How-to, notes, thoughts


Cron Jobs migration to Kubernetes tips

These days it is popular to move everything to Kubernetes. Based on my experience of moving old monolith systems to K8S, quite often we have to deal with regular tasks that we run on servers and at the time when they were created nobody thought about containers. So I decided to prepare a small list of items to pay attention to when you move them to Kubernetes:

A cron job creates a job object about once per execution time of its schedule. We say “about” because there are certain circumstances where two jobs might be created, or no job might be created. We attempt to make these rare, but do not completely prevent them. Therefore, jobs should be idempotent”

The term idempotent means that the Cron Job whether performed once or twice or any number of time would have the same effect on the system. Checking for updates, monitoring those kind of operations can be considered idempotent. But modifying data, or writing to a database are not among these.

  • Be careful with time zones. All Cron Job schedule times based on the time zone of the kube-controller-manager. If your control plane runs the kube-controller-manager in Pods or bare containers, the time zone set for the kube-controller-manager container determines the time zone that the cron job controller uses.

  • Check docker images size. Every time you execute a Cron Job it starts a new POD, which means it can download a container image from a registry. Try to reduce image as much as possible to reduce server resources and traffic.
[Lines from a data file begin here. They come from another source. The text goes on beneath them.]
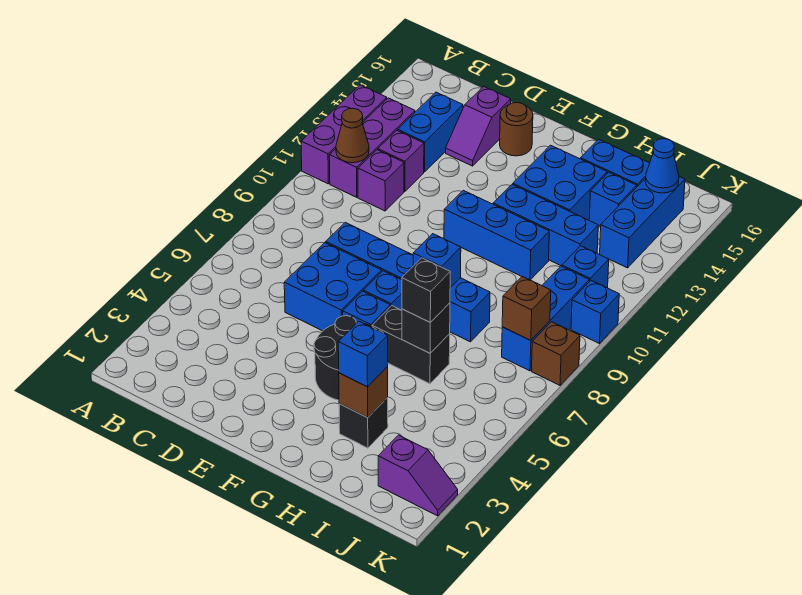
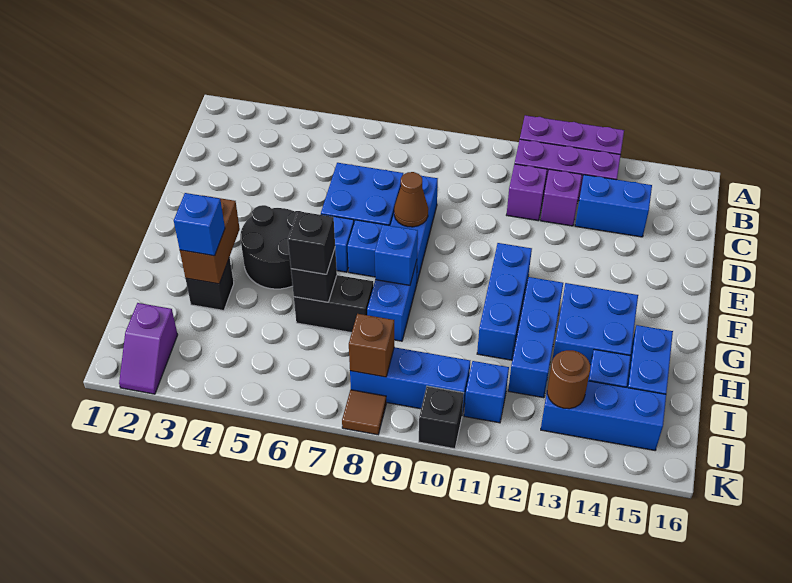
brown 1x1 cone [336,108,369,163] -> brown 1x1 cone moved to [394,172,428,227]
purple 1x2 slope [446,86,511,166] -> none
brown 1x1 round brick [500,102,533,156] -> brown 1x1 round brick moved to [547,350,590,409]
black 1x2 brick [372,306,450,384] -> black 1x2 brick turned to [294,275,373,333]
brown 1x1 brick [339,367,388,418] -> brown 1x2 brick [180,196,240,284]
blue 1x1 cone [645,139,679,193] -> none
brown 1x1 brick [532,322,580,385] -> brown 1x1 tile [342,390,386,435]
blue 1x1 brick [571,281,619,344] -> black 1x1 brick [419,386,464,449]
  • Make sure your script or program provides correct output. Some Cron Jobs can be important for your system and it’s a good practice to monitor failed executions. There are tools like Alertmanager that can help together with Prometheus to identify failed tasks, but your program should catch exceptions and don’t finish successfully if something went wrong during an execution.

  • Logs, logs, logs. The easiest and most embraced logging method for containerized applications is to write to the standard output and standard error streams. If you move existing, for example PHP applications and Cron Jobs are PHP scripts, sometimes it’s hard to read those logs what usually should help you and your support team to troubleshoot failed tasks. I would recommend spending some time and improve such scripts to provide better output.

  • How long does it take to run a Cron Job? Check how long it takes to execute a task before set up too small interval.

  • Limit container resources. Don’t forget to set up default CPU and RAM container limits for Cron Jobs.

  • Update docker image and environment variables. Probably it is a good idea to add your Cron Jobs to release and testing processes. If Cron Jobs images are hosted inside some app which has a batch of environment variables and is updated often, make sure you test it with new code and keep required environments updated.

  • Execute read-to-use images. I saw a situation when PHP Composer installed all dependencies during a POD startup process. It’s not recommended practice, because everything could be fine when you deploy this image to Staging, but stop working because some external resource is not accessible during deployment to Production. Also it makes a startup process longer. Try to build a ready-to-use image.